Please write out exactly the lines from the opening of the listing through the line that holds "## Monitoring and Observability", including both, and nothing else; no pictures.

## Source material
----
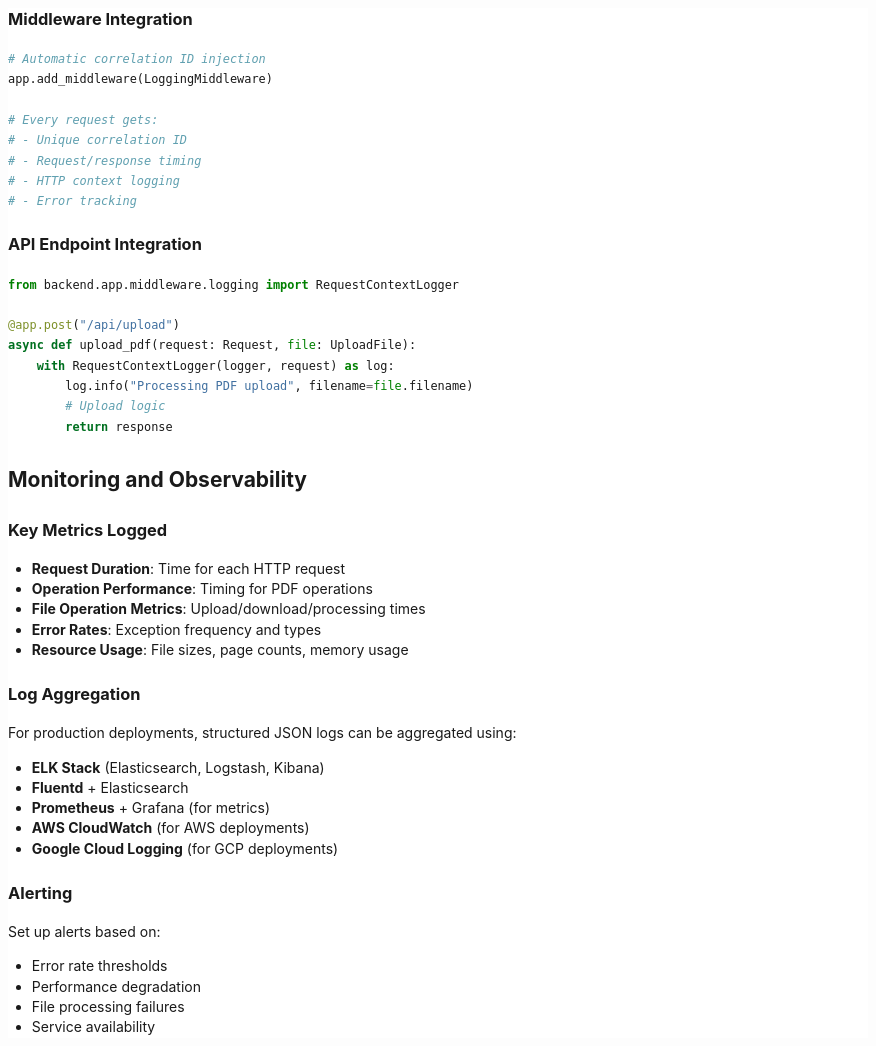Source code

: ### Middleware Integration

```python
# Automatic correlation ID injection
app.add_middleware(LoggingMiddleware)

# Every request gets:
# - Unique correlation ID
# - Request/response timing
# - HTTP context logging
# - Error tracking
```

### API Endpoint Integration

```python
from backend.app.middleware.logging import RequestContextLogger

@app.post("/api/upload")
async def upload_pdf(request: Request, file: UploadFile):
    with RequestContextLogger(logger, request) as log:
        log.info("Processing PDF upload", filename=file.filename)
        # Upload logic
        return response
```

## Monitoring and Observability

### Key Metrics Logged

- **Request Duration**: Time for each HTTP request
- **Operation Performance**: Timing for PDF operations
- **File Operation Metrics**: Upload/download/processing times
- **Error Rates**: Exception frequency and types
- **Resource Usage**: File sizes, page counts, memory usage

### Log Aggregation

For production deployments, structured JSON logs can be aggregated using:

- **ELK Stack** (Elasticsearch, Logstash, Kibana)
- **Fluentd** + Elasticsearch
- **Prometheus** + Grafana (for metrics)
- **AWS CloudWatch** (for AWS deployments)
- **Google Cloud Logging** (for GCP deployments)

### Alerting

Set up alerts based on:
- Error rate thresholds
- Performance degradation
- File processing failures
- Service availability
----
## The answer
Source code

: ### Middleware Integration

```python
# Automatic correlation ID injection
app.add_middleware(LoggingMiddleware)

# Every request gets:
# - Unique correlation ID
# - Request/response timing
# - HTTP context logging
# - Error tracking
```

### API Endpoint Integration

```python
from backend.app.middleware.logging import RequestContextLogger

@app.post("/api/upload")
async def upload_pdf(request: Request, file: UploadFile):
    with RequestContextLogger(logger, request) as log:
        log.info("Processing PDF upload", filename=file.filename)
        # Upload logic
        return response
```

## Monitoring and Observability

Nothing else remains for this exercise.